> _YOUR ASSIGNMENT_: Copy exactly the lines of the material below that fall between the line with "left wrist: (554, 241)" and the line with "left knee: (308, 171)", both of those lines included; pictures stay out.

> _THE INPUT_:
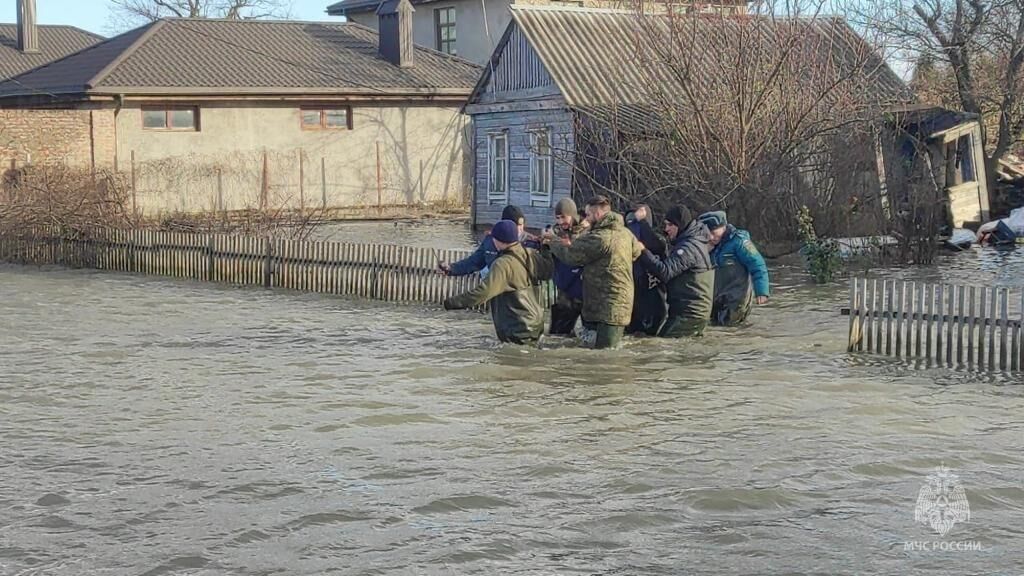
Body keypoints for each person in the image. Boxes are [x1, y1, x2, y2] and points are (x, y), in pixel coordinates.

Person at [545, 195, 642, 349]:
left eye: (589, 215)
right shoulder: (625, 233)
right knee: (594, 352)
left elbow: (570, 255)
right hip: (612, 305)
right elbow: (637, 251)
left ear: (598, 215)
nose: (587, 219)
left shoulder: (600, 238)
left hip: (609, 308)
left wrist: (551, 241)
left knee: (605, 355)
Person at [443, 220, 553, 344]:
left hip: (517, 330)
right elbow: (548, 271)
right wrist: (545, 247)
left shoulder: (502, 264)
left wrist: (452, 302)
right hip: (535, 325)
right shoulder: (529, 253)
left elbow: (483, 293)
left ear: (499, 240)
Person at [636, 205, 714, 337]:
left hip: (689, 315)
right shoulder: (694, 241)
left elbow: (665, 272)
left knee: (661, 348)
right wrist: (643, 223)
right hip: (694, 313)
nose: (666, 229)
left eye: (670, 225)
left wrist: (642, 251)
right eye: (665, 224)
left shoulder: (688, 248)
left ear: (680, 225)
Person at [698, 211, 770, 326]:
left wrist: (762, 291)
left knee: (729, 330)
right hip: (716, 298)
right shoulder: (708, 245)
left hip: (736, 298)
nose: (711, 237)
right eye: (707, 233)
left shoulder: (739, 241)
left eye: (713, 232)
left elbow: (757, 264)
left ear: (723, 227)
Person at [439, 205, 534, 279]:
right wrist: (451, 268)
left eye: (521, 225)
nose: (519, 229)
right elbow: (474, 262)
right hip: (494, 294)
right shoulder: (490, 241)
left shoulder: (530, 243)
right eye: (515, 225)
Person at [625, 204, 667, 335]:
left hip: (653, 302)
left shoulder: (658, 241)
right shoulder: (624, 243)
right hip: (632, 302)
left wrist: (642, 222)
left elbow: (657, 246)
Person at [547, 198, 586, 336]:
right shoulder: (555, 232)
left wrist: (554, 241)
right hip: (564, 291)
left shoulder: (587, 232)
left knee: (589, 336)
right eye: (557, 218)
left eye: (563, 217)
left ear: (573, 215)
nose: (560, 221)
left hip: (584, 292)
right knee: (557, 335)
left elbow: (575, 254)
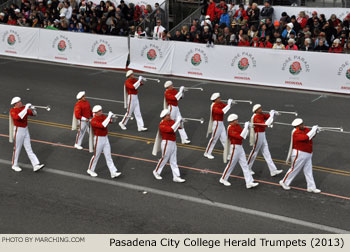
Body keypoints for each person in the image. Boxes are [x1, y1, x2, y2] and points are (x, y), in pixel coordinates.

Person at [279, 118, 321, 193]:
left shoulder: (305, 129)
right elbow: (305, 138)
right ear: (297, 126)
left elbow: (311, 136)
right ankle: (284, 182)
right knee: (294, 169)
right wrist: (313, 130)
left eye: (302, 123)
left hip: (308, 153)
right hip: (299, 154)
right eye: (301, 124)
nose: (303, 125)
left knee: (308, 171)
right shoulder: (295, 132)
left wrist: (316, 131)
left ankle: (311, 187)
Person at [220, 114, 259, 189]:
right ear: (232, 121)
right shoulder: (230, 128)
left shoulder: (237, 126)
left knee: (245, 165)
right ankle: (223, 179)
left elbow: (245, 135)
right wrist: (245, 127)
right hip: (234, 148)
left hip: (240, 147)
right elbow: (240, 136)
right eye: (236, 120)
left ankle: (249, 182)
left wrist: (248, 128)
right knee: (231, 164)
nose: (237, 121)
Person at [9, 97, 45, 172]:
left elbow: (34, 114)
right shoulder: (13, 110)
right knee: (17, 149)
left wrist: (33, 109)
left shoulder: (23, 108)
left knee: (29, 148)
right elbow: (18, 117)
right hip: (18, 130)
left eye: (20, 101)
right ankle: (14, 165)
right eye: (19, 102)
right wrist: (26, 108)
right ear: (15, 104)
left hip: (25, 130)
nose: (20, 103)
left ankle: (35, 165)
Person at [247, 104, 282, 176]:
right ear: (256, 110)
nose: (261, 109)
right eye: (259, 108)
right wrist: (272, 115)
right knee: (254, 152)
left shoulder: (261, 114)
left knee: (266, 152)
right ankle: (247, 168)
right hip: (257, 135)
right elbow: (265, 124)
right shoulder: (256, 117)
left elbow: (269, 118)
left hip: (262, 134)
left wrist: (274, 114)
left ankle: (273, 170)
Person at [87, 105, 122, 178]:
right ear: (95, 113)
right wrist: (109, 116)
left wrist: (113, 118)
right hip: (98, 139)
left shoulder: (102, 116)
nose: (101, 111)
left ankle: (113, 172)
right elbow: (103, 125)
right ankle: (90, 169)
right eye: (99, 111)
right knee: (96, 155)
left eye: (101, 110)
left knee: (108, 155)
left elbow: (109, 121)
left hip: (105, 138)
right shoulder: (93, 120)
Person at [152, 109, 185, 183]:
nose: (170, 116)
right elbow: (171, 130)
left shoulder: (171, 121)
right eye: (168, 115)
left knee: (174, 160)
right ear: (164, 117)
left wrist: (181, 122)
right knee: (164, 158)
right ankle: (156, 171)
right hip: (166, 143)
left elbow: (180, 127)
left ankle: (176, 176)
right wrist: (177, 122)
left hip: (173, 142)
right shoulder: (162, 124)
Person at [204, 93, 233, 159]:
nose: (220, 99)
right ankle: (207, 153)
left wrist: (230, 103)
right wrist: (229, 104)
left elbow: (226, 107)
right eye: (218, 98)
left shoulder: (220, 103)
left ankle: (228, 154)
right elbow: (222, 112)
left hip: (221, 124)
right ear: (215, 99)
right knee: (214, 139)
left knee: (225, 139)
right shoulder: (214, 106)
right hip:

> _SOLUTION FOR THIS PROBLEM_:
left wrist: (554, 241)
right hip: (564, 291)
left shoulder: (587, 232)
left knee: (589, 336)
right eye: (557, 218)
left eye: (563, 217)
left ear: (573, 215)
nose: (560, 221)
left hip: (584, 292)
right knee: (557, 335)
left elbow: (575, 254)
Body keypoints for each person in the image. Boxes are [x1, y1, x2, y2] and points are (x, y), in pixel coordinates.

Person at [279, 118, 321, 193]:
left shoulder: (305, 129)
right elbow: (305, 138)
right ear: (297, 126)
left elbow: (311, 136)
right ankle: (284, 182)
right knee: (294, 169)
right wrist: (313, 130)
left eye: (302, 123)
left hip: (308, 153)
right hip: (299, 154)
right eye: (301, 124)
nose: (303, 125)
left knee: (308, 171)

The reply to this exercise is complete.